### Kumpulan Tugas
a – Tolong sebutkan kata yang lebih ekspresif yang dipakai orang Jawa saat intensitas kelara-lara semakin tinggi, menurut kutipan tentang kata kelara-lara.
b – Lanjutkan kutipan tentang kata kelara-lara, dimulai setelah kalimat terakhirnya.

Kata kelara-lara berarti ekspresi sakit hati yang dibarengi dengan perasaan kalah atas suatu peristiwa atau persaingan. Bisa juga sakit hati kepada seseorang namun tidak bisa membalas dengan hal yang sama. Misalnya, seseorang merasa kelara-lara ketika perbuatan baik yang diberikan justru bibalas dengan kejahatan. Cinta tulus yang ditolak biasanya akan menghasilkan perasaan kelara-lara ini.

Jika intensitas kelara-lara-nya semakin tinggi, maka orang Jawa tidak cukup dengan kata itu. Ada kata lain yang lebih ekspresif, yaitu keranta-ranta. Dalam konteks yang lain, kata keranta-ranta sering disandingkan dengan kata keraya-raya, yang sesungguhnya maknanya agak berbeda.

### Data yang Diberikan
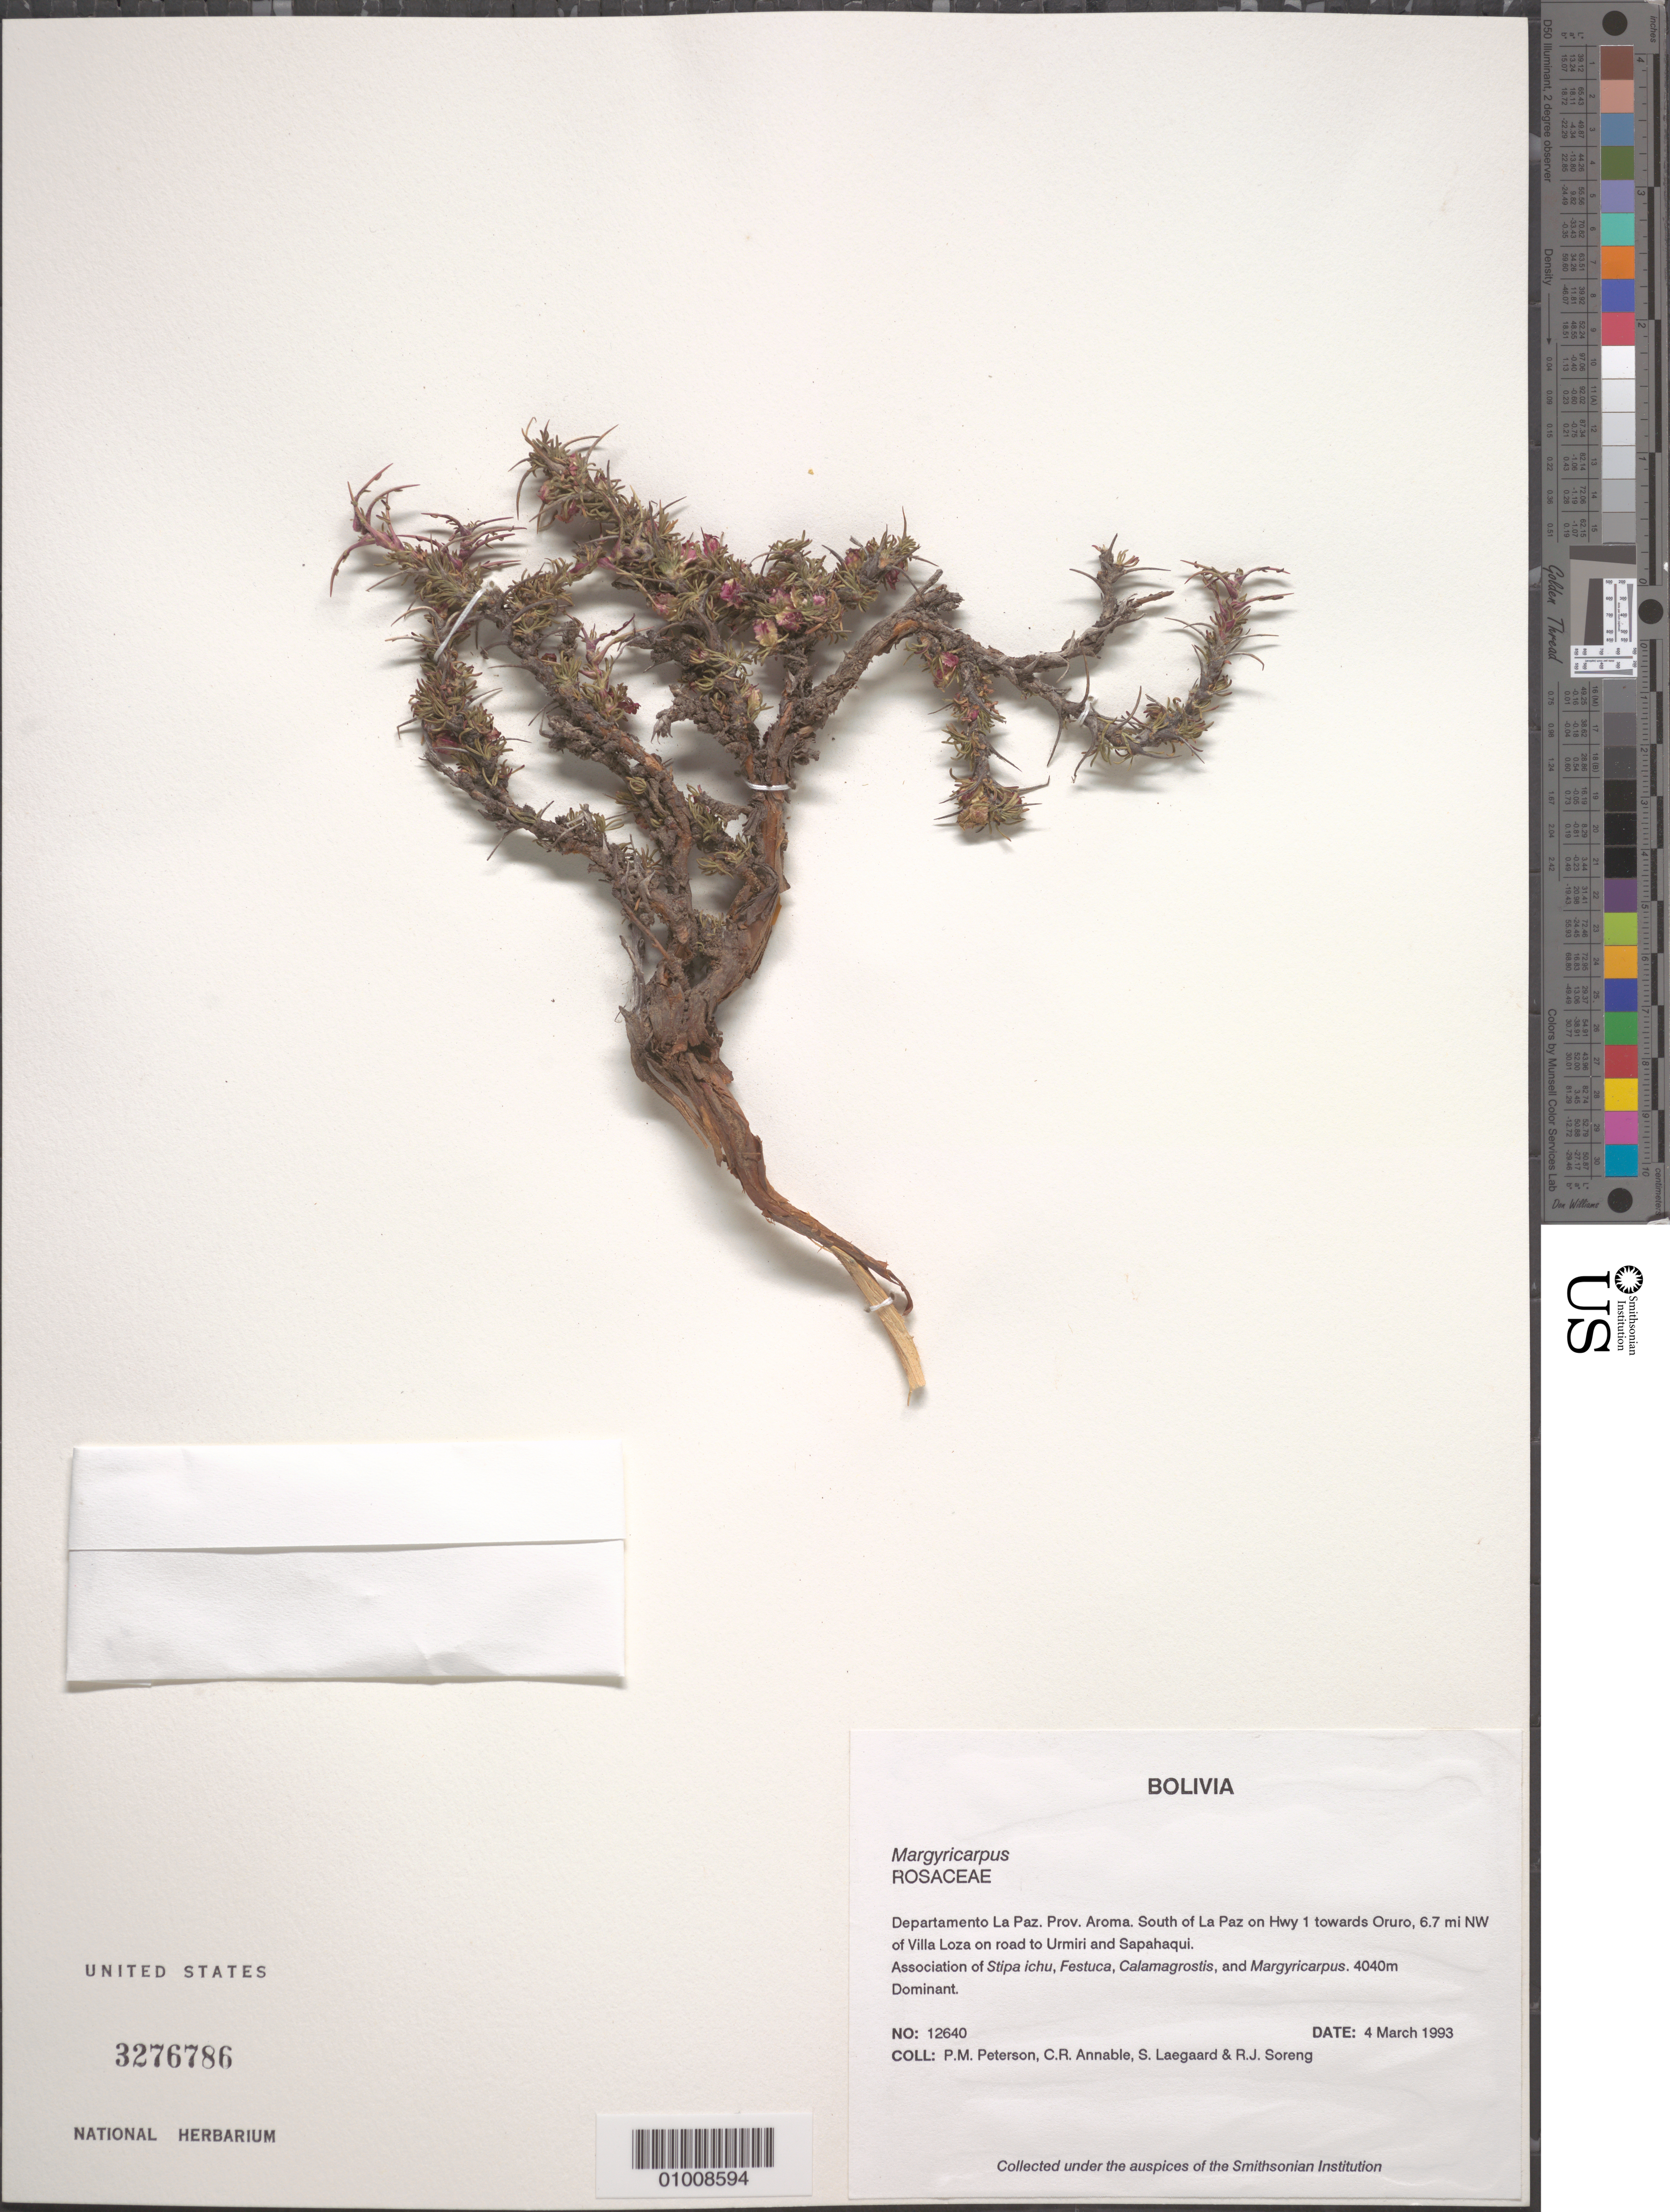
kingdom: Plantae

### Jawaban Berurutan
a – Keranta-ranta.

b –
Kata keraya-raya lebih pada menunjukkan usaha (yang sangat keras) seseorang untuk mencapai sesuatu cita-cita. Meski sesungguhnya orang itu pantas mendapatkannya, jika tohkeraya-raya, merasa usahanya sia-sia.

Ungkapan lain yang bersumber dari kata lara, yang juga umum digunakan di Jawa adalah lara-laranen. Kata ini menunjukkan suatu kondisi sakit seseorang yang tidak kunjung sembuh.

Bisa juga kata ini menjadi sebutan seseorang yang terkena suatu penyakit, yang tidak apa jelas jenis penyakitnya, segala upaya telah dilakukan untuk menyembuhkan, tetapi masih juga belum sembuh, maka orang ini terus menerus dalam kondisi lara-laranen.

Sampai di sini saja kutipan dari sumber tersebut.